__Task prompt__
What is needed here is every record, retyped without any change.

BEGIN Records supplied

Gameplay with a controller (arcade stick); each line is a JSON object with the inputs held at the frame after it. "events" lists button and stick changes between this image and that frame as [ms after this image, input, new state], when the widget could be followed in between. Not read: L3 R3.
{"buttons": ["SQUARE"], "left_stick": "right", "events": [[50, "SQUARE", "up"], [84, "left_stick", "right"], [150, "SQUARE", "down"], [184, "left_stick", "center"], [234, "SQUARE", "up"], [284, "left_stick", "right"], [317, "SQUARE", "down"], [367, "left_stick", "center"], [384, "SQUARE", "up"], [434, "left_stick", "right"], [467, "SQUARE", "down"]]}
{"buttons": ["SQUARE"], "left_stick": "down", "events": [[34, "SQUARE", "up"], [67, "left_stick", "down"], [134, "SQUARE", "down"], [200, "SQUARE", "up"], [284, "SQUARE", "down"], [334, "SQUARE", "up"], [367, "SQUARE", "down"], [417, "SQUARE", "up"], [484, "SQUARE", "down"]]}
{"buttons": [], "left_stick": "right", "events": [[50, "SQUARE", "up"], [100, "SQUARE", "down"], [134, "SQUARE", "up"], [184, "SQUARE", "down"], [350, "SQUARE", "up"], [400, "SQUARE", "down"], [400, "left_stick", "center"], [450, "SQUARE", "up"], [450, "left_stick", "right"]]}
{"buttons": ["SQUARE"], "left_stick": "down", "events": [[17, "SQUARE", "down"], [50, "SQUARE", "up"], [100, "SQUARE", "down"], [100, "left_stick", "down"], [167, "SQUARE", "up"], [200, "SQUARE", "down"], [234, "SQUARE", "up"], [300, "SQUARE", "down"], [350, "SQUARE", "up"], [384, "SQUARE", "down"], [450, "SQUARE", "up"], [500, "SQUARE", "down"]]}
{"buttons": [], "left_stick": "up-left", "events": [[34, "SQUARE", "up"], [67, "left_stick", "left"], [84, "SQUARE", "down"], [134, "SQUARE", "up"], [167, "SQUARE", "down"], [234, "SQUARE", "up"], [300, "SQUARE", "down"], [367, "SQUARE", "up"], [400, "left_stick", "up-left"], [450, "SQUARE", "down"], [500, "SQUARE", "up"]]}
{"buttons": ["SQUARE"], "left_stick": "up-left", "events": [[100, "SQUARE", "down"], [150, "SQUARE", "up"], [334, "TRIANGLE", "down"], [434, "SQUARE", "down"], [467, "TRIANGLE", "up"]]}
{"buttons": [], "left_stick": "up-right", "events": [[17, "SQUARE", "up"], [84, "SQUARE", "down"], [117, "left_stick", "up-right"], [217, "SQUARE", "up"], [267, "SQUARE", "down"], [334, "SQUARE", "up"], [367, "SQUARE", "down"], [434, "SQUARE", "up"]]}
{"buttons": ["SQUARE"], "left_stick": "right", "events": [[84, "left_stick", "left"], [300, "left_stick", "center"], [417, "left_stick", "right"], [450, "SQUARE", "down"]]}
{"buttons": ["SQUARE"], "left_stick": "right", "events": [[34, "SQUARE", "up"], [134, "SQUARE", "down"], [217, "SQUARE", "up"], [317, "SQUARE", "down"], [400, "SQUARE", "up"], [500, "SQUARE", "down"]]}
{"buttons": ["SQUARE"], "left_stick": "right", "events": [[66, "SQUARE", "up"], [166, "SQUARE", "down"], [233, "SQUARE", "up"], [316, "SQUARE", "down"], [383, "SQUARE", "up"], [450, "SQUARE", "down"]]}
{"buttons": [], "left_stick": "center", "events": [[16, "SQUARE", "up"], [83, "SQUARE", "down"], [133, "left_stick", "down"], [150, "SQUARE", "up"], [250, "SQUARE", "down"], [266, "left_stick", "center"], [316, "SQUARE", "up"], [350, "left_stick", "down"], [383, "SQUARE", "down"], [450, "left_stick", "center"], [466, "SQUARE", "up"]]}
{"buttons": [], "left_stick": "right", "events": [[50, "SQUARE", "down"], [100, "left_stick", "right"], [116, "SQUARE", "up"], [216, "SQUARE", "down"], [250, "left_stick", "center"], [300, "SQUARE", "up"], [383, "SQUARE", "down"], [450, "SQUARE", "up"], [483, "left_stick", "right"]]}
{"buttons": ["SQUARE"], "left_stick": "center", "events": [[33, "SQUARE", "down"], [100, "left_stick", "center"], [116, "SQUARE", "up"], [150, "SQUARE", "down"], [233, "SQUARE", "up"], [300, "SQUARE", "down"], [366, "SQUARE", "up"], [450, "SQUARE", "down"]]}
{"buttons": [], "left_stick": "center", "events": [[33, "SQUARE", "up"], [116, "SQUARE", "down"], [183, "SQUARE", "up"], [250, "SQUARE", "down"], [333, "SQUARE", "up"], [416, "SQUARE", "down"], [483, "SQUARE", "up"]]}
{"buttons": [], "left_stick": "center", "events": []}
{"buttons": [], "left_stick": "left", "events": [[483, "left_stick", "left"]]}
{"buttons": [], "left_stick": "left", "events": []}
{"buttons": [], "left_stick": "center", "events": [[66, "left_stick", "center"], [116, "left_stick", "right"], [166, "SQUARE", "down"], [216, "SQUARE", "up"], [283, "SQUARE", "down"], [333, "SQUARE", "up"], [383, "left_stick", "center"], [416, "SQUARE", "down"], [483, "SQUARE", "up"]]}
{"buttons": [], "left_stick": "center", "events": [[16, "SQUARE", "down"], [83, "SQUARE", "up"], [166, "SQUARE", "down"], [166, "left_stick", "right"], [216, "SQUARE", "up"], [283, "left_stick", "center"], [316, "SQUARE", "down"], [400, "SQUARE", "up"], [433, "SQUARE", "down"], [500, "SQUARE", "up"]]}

END Records supplied

__Result of the task__
Gameplay with a controller (arcade stick); each line is a JSON object with the inputs held at the frame after it. "events" lists button and stick changes between this image and that frame as [ms after this image, input, new state], when the widget could be followed in between. Not read: L3 R3.
{"buttons": ["SQUARE"], "left_stick": "right", "events": [[50, "SQUARE", "up"], [84, "left_stick", "right"], [150, "SQUARE", "down"], [184, "left_stick", "center"], [234, "SQUARE", "up"], [284, "left_stick", "right"], [317, "SQUARE", "down"], [367, "left_stick", "center"], [384, "SQUARE", "up"], [434, "left_stick", "right"], [467, "SQUARE", "down"]]}
{"buttons": ["SQUARE"], "left_stick": "down", "events": [[34, "SQUARE", "up"], [67, "left_stick", "down"], [134, "SQUARE", "down"], [200, "SQUARE", "up"], [284, "SQUARE", "down"], [334, "SQUARE", "up"], [367, "SQUARE", "down"], [417, "SQUARE", "up"], [484, "SQUARE", "down"]]}
{"buttons": [], "left_stick": "right", "events": [[50, "SQUARE", "up"], [100, "SQUARE", "down"], [134, "SQUARE", "up"], [184, "SQUARE", "down"], [350, "SQUARE", "up"], [400, "SQUARE", "down"], [400, "left_stick", "center"], [450, "SQUARE", "up"], [450, "left_stick", "right"]]}
{"buttons": ["SQUARE"], "left_stick": "down", "events": [[17, "SQUARE", "down"], [50, "SQUARE", "up"], [100, "SQUARE", "down"], [100, "left_stick", "down"], [167, "SQUARE", "up"], [200, "SQUARE", "down"], [234, "SQUARE", "up"], [300, "SQUARE", "down"], [350, "SQUARE", "up"], [384, "SQUARE", "down"], [450, "SQUARE", "up"], [500, "SQUARE", "down"]]}
{"buttons": [], "left_stick": "up-left", "events": [[34, "SQUARE", "up"], [67, "left_stick", "left"], [84, "SQUARE", "down"], [134, "SQUARE", "up"], [167, "SQUARE", "down"], [234, "SQUARE", "up"], [300, "SQUARE", "down"], [367, "SQUARE", "up"], [400, "left_stick", "up-left"], [450, "SQUARE", "down"], [500, "SQUARE", "up"]]}
{"buttons": ["SQUARE"], "left_stick": "up-left", "events": [[100, "SQUARE", "down"], [150, "SQUARE", "up"], [334, "TRIANGLE", "down"], [434, "SQUARE", "down"], [467, "TRIANGLE", "up"]]}
{"buttons": [], "left_stick": "up-right", "events": [[17, "SQUARE", "up"], [84, "SQUARE", "down"], [117, "left_stick", "up-right"], [217, "SQUARE", "up"], [267, "SQUARE", "down"], [334, "SQUARE", "up"], [367, "SQUARE", "down"], [434, "SQUARE", "up"]]}
{"buttons": ["SQUARE"], "left_stick": "right", "events": [[84, "left_stick", "left"], [300, "left_stick", "center"], [417, "left_stick", "right"], [450, "SQUARE", "down"]]}
{"buttons": ["SQUARE"], "left_stick": "right", "events": [[34, "SQUARE", "up"], [134, "SQUARE", "down"], [217, "SQUARE", "up"], [317, "SQUARE", "down"], [400, "SQUARE", "up"], [500, "SQUARE", "down"]]}
{"buttons": ["SQUARE"], "left_stick": "right", "events": [[66, "SQUARE", "up"], [166, "SQUARE", "down"], [233, "SQUARE", "up"], [316, "SQUARE", "down"], [383, "SQUARE", "up"], [450, "SQUARE", "down"]]}
{"buttons": [], "left_stick": "center", "events": [[16, "SQUARE", "up"], [83, "SQUARE", "down"], [133, "left_stick", "down"], [150, "SQUARE", "up"], [250, "SQUARE", "down"], [266, "left_stick", "center"], [316, "SQUARE", "up"], [350, "left_stick", "down"], [383, "SQUARE", "down"], [450, "left_stick", "center"], [466, "SQUARE", "up"]]}
{"buttons": [], "left_stick": "right", "events": [[50, "SQUARE", "down"], [100, "left_stick", "right"], [116, "SQUARE", "up"], [216, "SQUARE", "down"], [250, "left_stick", "center"], [300, "SQUARE", "up"], [383, "SQUARE", "down"], [450, "SQUARE", "up"], [483, "left_stick", "right"]]}
{"buttons": ["SQUARE"], "left_stick": "center", "events": [[33, "SQUARE", "down"], [100, "left_stick", "center"], [116, "SQUARE", "up"], [150, "SQUARE", "down"], [233, "SQUARE", "up"], [300, "SQUARE", "down"], [366, "SQUARE", "up"], [450, "SQUARE", "down"]]}
{"buttons": [], "left_stick": "center", "events": [[33, "SQUARE", "up"], [116, "SQUARE", "down"], [183, "SQUARE", "up"], [250, "SQUARE", "down"], [333, "SQUARE", "up"], [416, "SQUARE", "down"], [483, "SQUARE", "up"]]}
{"buttons": [], "left_stick": "center", "events": []}
{"buttons": [], "left_stick": "left", "events": [[483, "left_stick", "left"]]}
{"buttons": [], "left_stick": "left", "events": []}
{"buttons": [], "left_stick": "center", "events": [[66, "left_stick", "center"], [116, "left_stick", "right"], [166, "SQUARE", "down"], [216, "SQUARE", "up"], [283, "SQUARE", "down"], [333, "SQUARE", "up"], [383, "left_stick", "center"], [416, "SQUARE", "down"], [483, "SQUARE", "up"]]}
{"buttons": [], "left_stick": "center", "events": [[16, "SQUARE", "down"], [83, "SQUARE", "up"], [166, "SQUARE", "down"], [166, "left_stick", "right"], [216, "SQUARE", "up"], [283, "left_stick", "center"], [316, "SQUARE", "down"], [400, "SQUARE", "up"], [433, "SQUARE", "down"], [500, "SQUARE", "up"]]}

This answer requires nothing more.